CONSIGNE 1:
D'après le texte sur la rémunération des fonctionnaires, quel était en 2010 le salaire médian des salariés du privé ?
CONSIGNE 2:
Prolongez le texte sur la rémunération des fonctionnaires à partir de sa dernière phrase.

TEXTE À EXAMINER:
>>

Les fonctionnaires sont
mieux payés que les salariés du privé où le salaire mensuel net moyen s'élevait, en
2010, à 2082 euros. Le salaire
médian, qui sépare la population des salariés en deux parties égales, était lui
de 1675 euros. Donc oui, les fonctionnaires gagnent mieux leur vie que les
salariés du privé, mais les fonctionnaires d'Etat seulement. Les agents de la
fonction publique hospitalière ont un salaire légèrement supérieur, mais ceux
de la fonction publique territoriale gagnent moins que les salariés du privé.
Pourquoi ces différences ? Parce qu'il y a davantage de cadres dans la fonction publique que dans le secteur privé et que les salariés sont plus âgés dans la fonction publique que dans le privé, donc leur niveau de rémunération est plus élevé. Globalement, le secteur public propose par rapport au privé des salaires plus élevés pour les catégories les moins diplômées (ouvriers et employés) la fonction publique territoriale offrant néanmoins des niveaux de salaires relativement proches du secteur privé pour ces catégories. (1)

<<

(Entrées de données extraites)

>>

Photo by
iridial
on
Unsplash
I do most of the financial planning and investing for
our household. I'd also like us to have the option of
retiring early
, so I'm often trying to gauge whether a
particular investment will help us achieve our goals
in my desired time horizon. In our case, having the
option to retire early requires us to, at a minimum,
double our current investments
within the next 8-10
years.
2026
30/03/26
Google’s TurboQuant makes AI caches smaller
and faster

<<
>>

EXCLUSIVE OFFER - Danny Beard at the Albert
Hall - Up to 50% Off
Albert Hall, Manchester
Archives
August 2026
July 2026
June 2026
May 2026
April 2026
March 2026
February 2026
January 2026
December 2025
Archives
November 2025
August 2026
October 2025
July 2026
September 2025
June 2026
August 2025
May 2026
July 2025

<<

RÉPONSE FINALE 1:
1675 euros.

RÉPONSE FINALE 2:
Si je
passe par cette digression, c’est aussi pour souligner que les agents de la
fonction publique remplissent des tâches régaliennes irremplaçables et
sans rapport avec un quelconque avantage pécuniaire : justice, culture, santé,
police, armée, éducation, administration au sens large, etc. le tout au service
des citoyens et de leurs besoins. Ils ne sont pas chargés de la production de
biens ou de marchandises. Ils ne subissent pas la concurrence ou la loi
terrible du marché des produits et des biens. D’ailleurs, les dirigeants du
privé ont bien compris les avantages du système puisque les partenariats «
public-privé » réalisés par l’Etat lui-même ou les collectivités rapportent
gros aux grands opérateurs des secteurs marchands où l’Etat s’avère incapable
d’agir : BTP et autoroutes pour ne citer que ces deux domaines.
Le rôle de
l’Etat ? Les opposants des fonctionnaires dénoncent « la gabegie », les
doublons d’emplois de certaines collectivités du millefeuille territorial, les
emplois parfois fictifs de certains partis politiques, le manque de
productivité. Tous ces reproches contiennent une part de vérité mais une part
seulement. Si cette gabegie est de 5% des emplois, elle demeure dans la marge
également recensée dans le privé.
Pour
illustrer, une fois encore, le rôle prépondérant et irremplaçable de l’Etat, je
vais m’appuyer sur un exemple récent pris dans un pays de l’Union européenne.
Il s’agit du sauvetage de la banque portugaise Banco Espirito Santo, «coulée»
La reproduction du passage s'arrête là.